Jay looked very peaceful when he passed.  I knew he was in a better place.  I knew he was going to be with his mom and dad who he missed every day.  And I know that one day I'll be with him again.  But I also know what he wants me to carry on here, but it is so hard.  I miss him so much.


He loved me like no one ever has.  We were good together.  We were a team.  We had each others back.  We made each other laugh.  Sometimes we made each other mad.  Sometimes we would cry together.  But mainly we had a lot of great times laughing and talking and holding hands and hugging.

Debbie and John have done exactly what they promised and have been unbelievable.  I don't know how I would have gotten through this week without them.  Debbie hurts as much as I do because she lost her baby brother.
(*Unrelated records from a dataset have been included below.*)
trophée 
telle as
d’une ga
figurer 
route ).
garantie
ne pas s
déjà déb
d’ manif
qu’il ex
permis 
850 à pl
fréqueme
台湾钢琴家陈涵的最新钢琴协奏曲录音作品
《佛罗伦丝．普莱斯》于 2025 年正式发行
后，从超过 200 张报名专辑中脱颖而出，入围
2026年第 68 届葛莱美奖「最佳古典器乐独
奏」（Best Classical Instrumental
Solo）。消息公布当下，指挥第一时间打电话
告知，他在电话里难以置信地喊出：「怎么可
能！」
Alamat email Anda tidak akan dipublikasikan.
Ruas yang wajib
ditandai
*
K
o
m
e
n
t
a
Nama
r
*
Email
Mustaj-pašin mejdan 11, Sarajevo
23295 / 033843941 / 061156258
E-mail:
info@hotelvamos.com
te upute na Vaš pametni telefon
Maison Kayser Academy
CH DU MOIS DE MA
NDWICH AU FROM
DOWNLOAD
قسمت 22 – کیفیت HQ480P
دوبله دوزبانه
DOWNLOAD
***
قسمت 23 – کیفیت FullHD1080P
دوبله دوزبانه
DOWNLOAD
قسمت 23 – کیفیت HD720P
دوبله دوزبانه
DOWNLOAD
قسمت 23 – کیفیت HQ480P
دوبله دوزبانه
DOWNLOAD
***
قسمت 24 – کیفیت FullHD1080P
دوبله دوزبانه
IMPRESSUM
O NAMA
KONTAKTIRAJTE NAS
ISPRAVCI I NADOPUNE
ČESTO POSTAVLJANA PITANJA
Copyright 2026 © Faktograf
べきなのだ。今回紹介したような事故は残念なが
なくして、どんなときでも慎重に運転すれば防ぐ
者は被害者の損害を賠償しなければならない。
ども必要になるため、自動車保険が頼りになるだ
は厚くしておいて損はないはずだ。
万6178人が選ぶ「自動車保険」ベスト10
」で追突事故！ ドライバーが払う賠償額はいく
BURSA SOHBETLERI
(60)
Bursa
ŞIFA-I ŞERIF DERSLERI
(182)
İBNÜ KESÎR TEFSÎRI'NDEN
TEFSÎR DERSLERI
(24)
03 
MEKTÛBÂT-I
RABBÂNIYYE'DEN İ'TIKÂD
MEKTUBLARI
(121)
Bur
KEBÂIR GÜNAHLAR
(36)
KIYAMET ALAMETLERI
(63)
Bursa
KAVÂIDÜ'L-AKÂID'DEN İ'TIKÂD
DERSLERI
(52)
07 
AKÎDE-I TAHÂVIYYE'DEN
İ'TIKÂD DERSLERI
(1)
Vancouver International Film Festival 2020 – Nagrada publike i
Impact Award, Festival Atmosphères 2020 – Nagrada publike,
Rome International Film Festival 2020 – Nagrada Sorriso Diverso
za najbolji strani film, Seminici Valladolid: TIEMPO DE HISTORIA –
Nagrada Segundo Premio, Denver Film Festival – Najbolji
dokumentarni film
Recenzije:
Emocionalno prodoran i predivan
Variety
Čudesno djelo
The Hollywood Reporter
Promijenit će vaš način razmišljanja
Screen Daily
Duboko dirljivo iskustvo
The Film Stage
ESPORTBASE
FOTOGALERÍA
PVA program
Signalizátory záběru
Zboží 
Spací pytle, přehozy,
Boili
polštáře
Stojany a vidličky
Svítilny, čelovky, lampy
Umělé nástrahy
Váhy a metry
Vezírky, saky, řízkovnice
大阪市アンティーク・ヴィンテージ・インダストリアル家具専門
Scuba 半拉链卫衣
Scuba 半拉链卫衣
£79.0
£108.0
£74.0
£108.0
I love you with all of my heart Jay David Johnson.  Take good care of yourself and I promise I will see you again one day.  You are with me every second of every day.  I always said you were mine and weren't getting rid of me and I meant it.  Be at peace mister.

September 3, 2011

It's been over a month since you were called home.  I miss you every second of every day.  Everyone keeps telling me it will get better, but I'm not so sure.  I have times when I feel at peace, but most of the time I'm just flat out sad.  One joyful moment was when I found this picture on the camera from last year.  I'm so happy I found it.  I love you Pa.

Jay around May 2010

October 1, 2011

It's really hard here without you. I'm trying to hang in there, but things just seem to keep piling up on me.  I miss you more now than ever.  Everyone has been really great and helpful, but I just need you.  I miss you Jay.  I miss you so, so very much.